Advice for teams just starting out
The first rule is simple: just get started. Overthinking tools and statistical details delays learning. Small, imperfect tests are better than none.
The second rule: don’t overcomplicate tooling. Building a full experimentation platform in-house can take years. Chess.com has invested five years and a dedicated team into their internal system — a huge effort. For most companies, the faster route is to use existing solutions. Options include Eppo, VWO, GrowthBook, Optimizely, RevenueCat, Helium, Superwall, and Adapty.
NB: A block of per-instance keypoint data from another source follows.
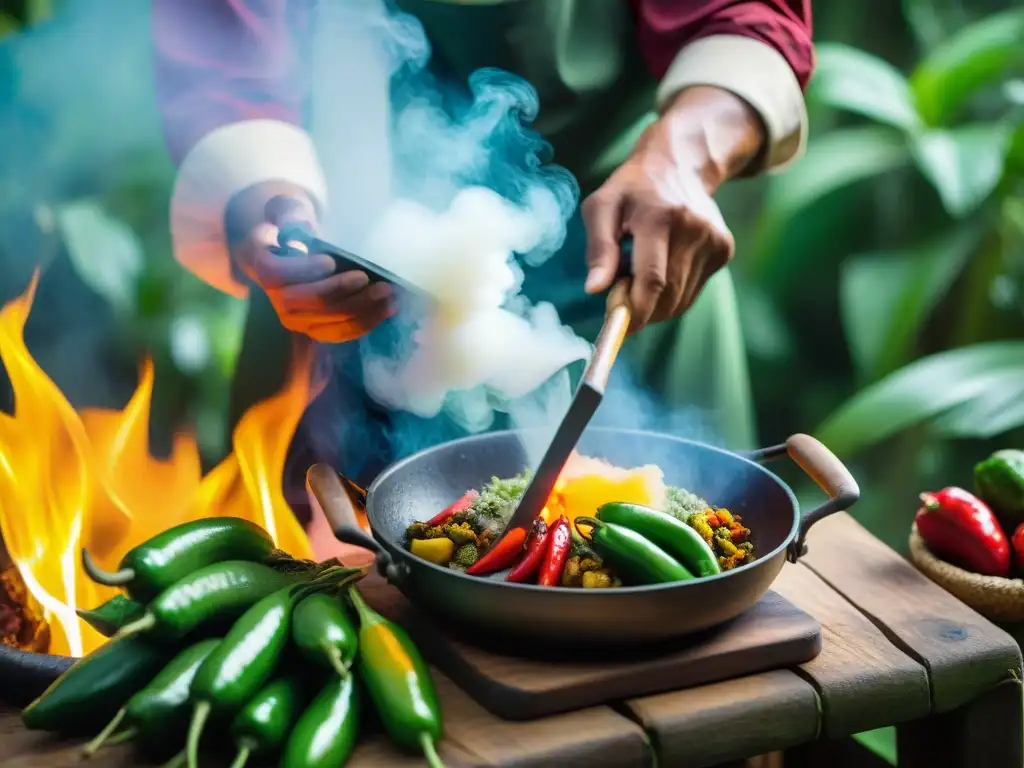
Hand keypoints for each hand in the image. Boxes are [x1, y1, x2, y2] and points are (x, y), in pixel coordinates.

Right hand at [231, 191, 393, 342]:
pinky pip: (342, 333)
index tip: (330, 261)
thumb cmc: (294, 228)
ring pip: (329, 322)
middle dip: (341, 292)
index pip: (276, 273)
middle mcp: (275, 299)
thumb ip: (291, 214)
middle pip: (308, 302)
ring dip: (361, 310)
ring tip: (387, 294)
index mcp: (264, 265)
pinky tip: (388, 309)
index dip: (303, 270)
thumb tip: (304, 228)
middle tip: (370, 279)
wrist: (297, 253)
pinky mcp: (317, 330)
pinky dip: (367, 323)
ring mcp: (296, 319)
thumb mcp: (289, 211)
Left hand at [582, 87, 763, 333]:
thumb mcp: (602, 207)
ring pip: (681, 299)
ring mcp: (713, 239)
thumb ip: (598, 249)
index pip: (651, 279)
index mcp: (659, 217)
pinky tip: (663, 266)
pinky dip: (673, 292)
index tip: (619, 326)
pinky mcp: (724, 249)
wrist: (680, 164)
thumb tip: (594, 289)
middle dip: (641, 309)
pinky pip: (693, 291)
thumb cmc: (631, 188)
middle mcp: (693, 228)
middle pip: (667, 295)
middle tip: (621, 295)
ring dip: (656, 302)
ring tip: (641, 272)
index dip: (636, 310)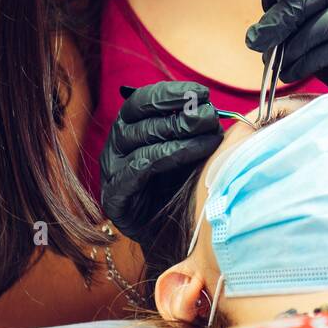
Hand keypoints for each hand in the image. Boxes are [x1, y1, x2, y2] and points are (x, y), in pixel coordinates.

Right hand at [99, 81, 222, 250]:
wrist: (165, 234)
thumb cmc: (176, 185)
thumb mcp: (186, 149)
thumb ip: (194, 128)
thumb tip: (216, 109)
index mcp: (127, 128)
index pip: (141, 100)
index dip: (170, 94)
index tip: (202, 93)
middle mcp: (114, 145)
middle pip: (143, 120)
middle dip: (180, 114)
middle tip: (210, 116)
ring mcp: (111, 171)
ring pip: (141, 142)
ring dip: (179, 135)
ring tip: (211, 137)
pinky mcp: (115, 196)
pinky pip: (139, 169)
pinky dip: (168, 157)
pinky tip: (195, 154)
Finally, experiments should start small and focused. Early tests work best when they isolate one variable — like CTA copy or the order of pricing tiers on a paywall. Testing too many changes at once makes it impossible to know what actually drove results. Iteration is where momentum comes from: answer one question, move to the next, and build learnings step by step.
Wrapping up
A/B testing isn’t about chasing quick wins. It’s about building the muscle to run disciplined experiments, choose the right metrics, and learn fast without getting fooled by noise.
The big lessons from this session:
- Don’t call tests early — novelty fades.
- Anchor on one primary metric, protect your guardrails.
- Scale volume without losing focus.
- Use AI where it cuts time, but keep humans on strategy.
Most teams overcomplicate or undercommit. The ones that win treat experimentation as a core growth engine, not a side project.